Through the door, Clay could see his rubber thongs by the hot tub. “I’ll go out front, by the herb garden. I’ll look past the hedge.”
“She’s just wandered somewhere.” Ruth tried to convince. “There’s no television, so she’s playing the way we used to, just wandering about. There’s nothing to worry about here.” She meant: there was no traffic, there were no kidnappers. There were no bears or mountain lions. There were no rapists or perverts, no people at all. They were equipped to handle certain fears. This was something else. It was hard to remind yourself to be rational in a world where that seemed not to matter as much, but maybe it never had.
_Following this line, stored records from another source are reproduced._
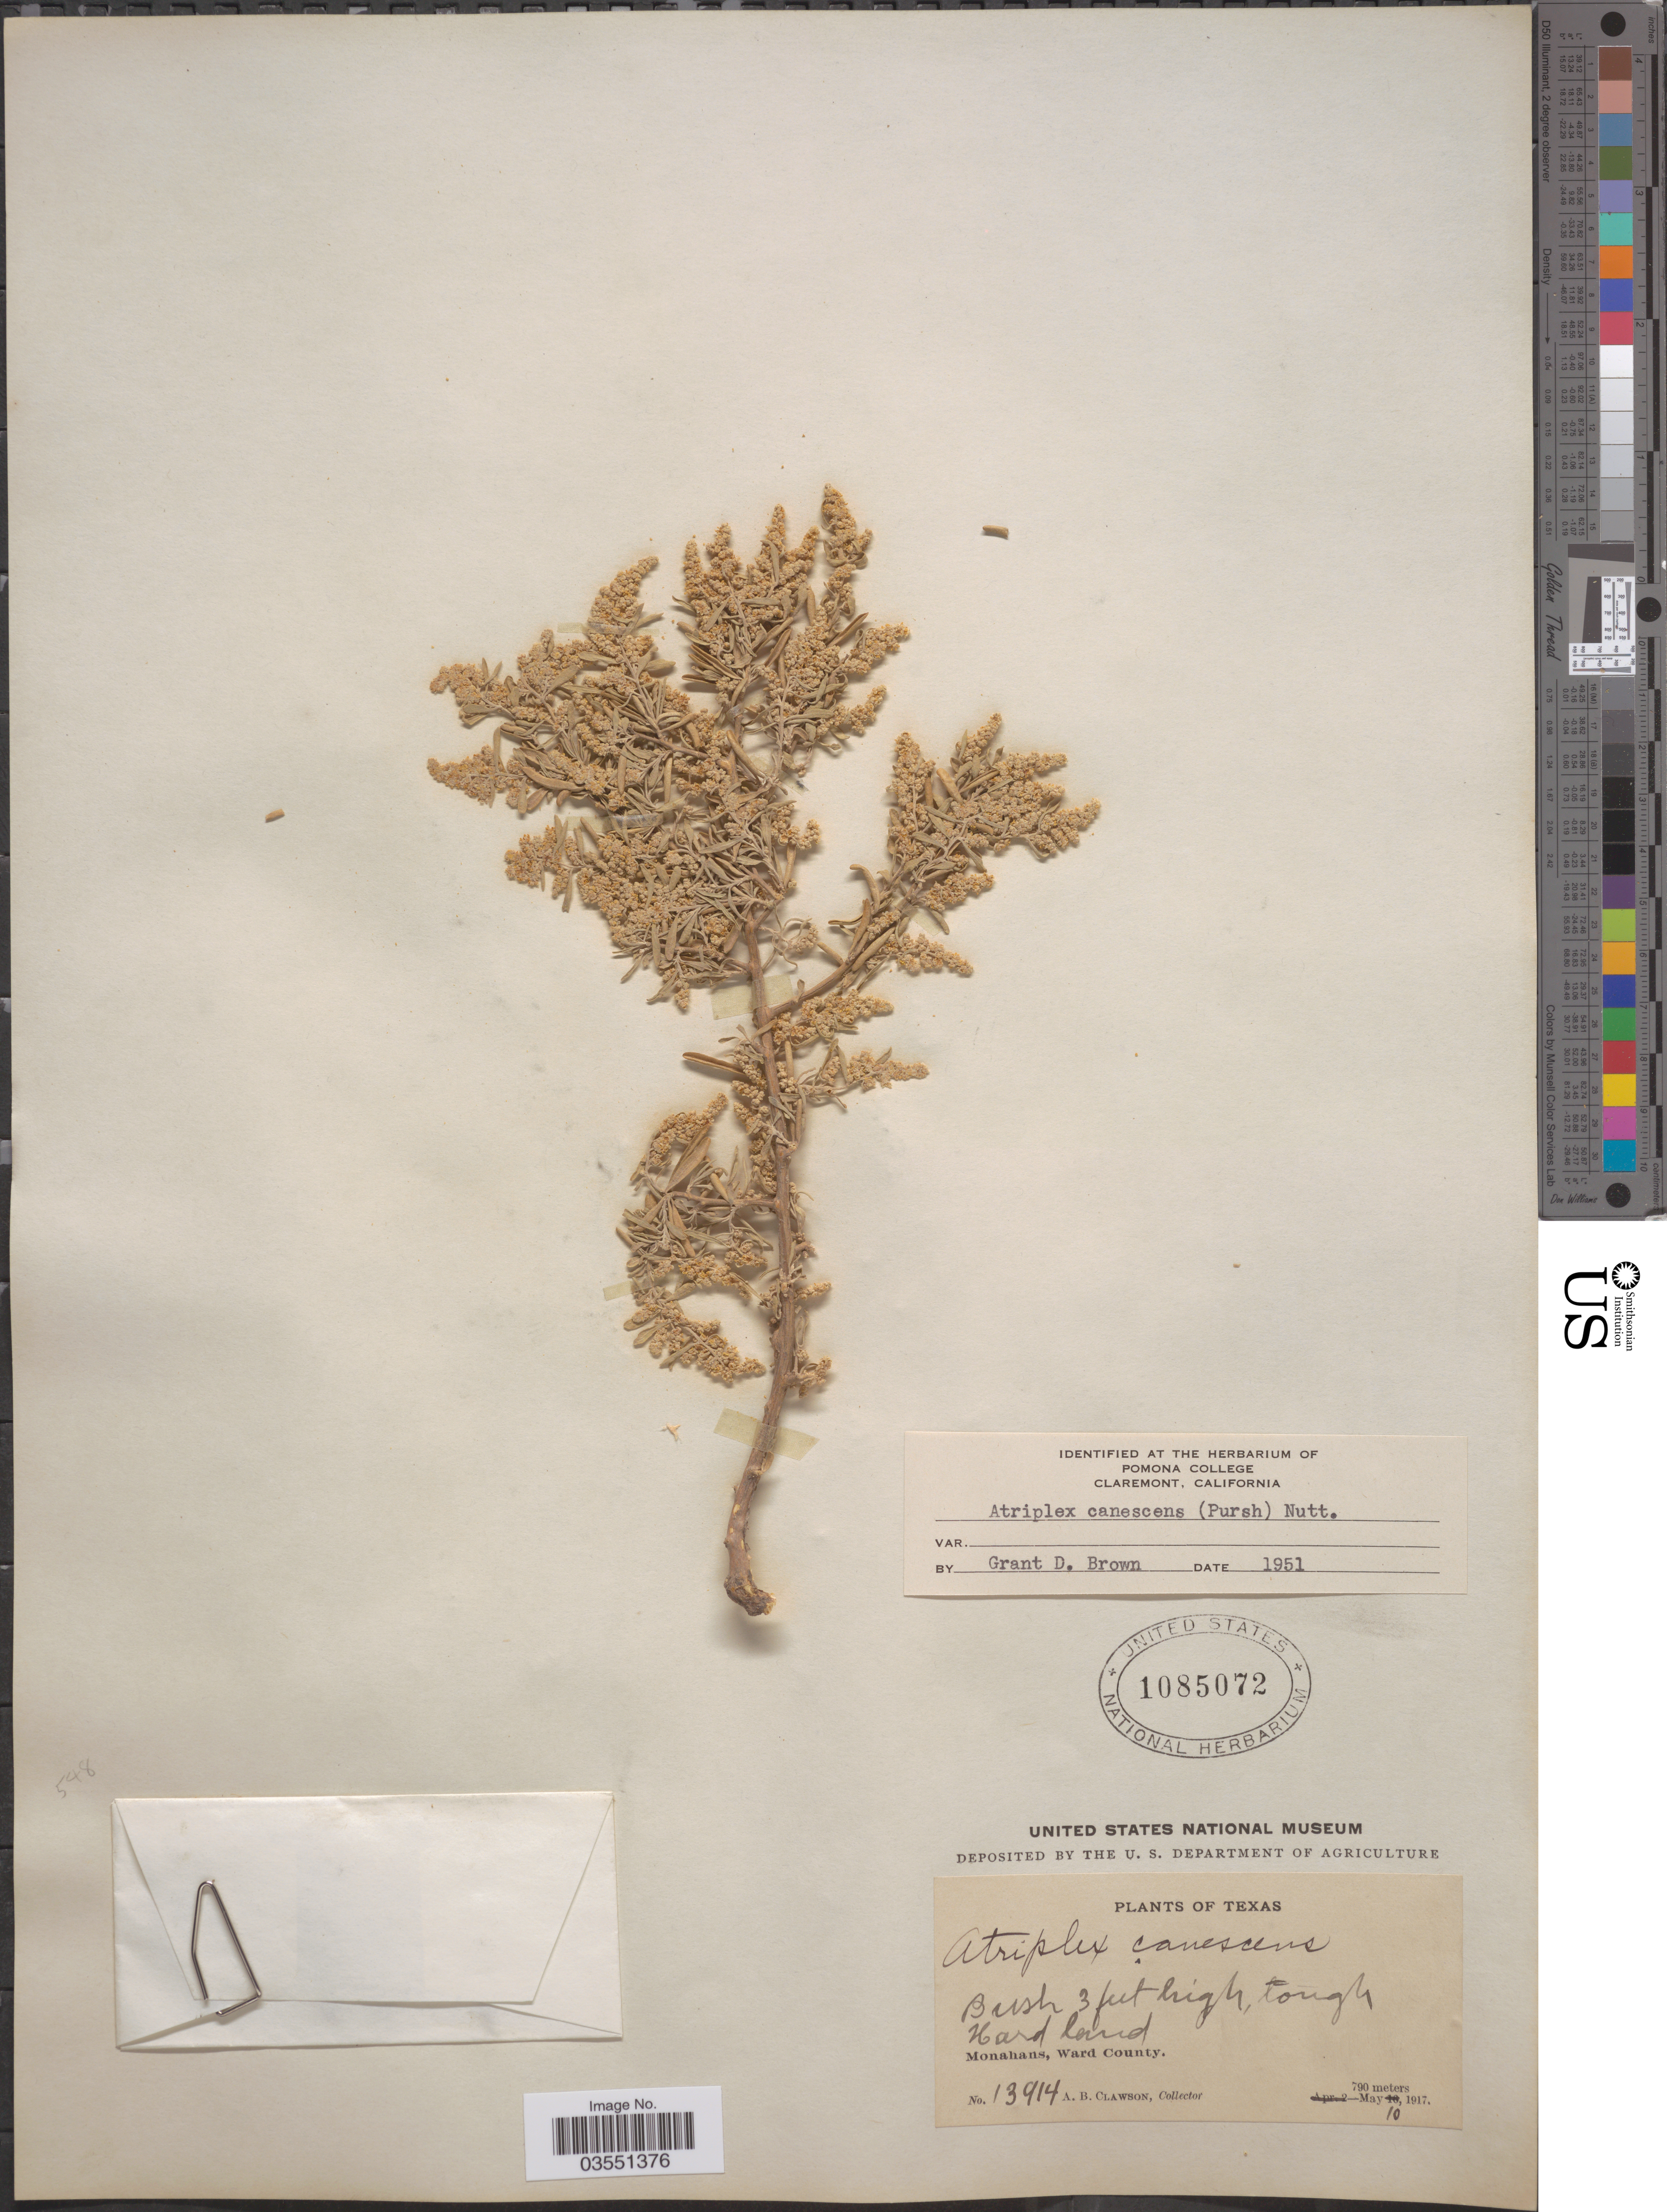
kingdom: Plantae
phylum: Tracheophyta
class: Magnoliopsida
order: Caryophyllales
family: Amaranthaceae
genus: Atriplex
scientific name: Atriplex canescens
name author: (Pursh) Nutt.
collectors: A. Clawson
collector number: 13914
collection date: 1917-05-10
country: United States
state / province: Texas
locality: Hard land. Monahans, Ward County.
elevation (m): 790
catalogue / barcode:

Downstairs, G. H. found his closet, packed with supplies, his bed, tidily made, his bathroom, the mute and useless television, the broken back door, his cell phone plugged into its optimistic white cables. He put the phone into his pocket.
In the living room, Archie stuffed his feet into his Vans and used his tongue to contemplate the tender empty pockets in his gums. They were soft and pleasant, like the recesses of the human body his own was designed to fit into, something he’d never know firsthand. Could he forgive the universe that denial of his own particular purpose? He wouldn’t get the chance. He opened the back door and went to join his father, went to find his sister.
“There’s nothing to worry about?” Amanda’s imagination, exhausted, had given up. She went outside with the rest of her family, into that beautiful day, too distracted to notice if it was different from the thousands of other days of her life thus far. Her “Rose! Rose!” was loud and impassioned enough to startle animals she couldn’t see and would never know were there.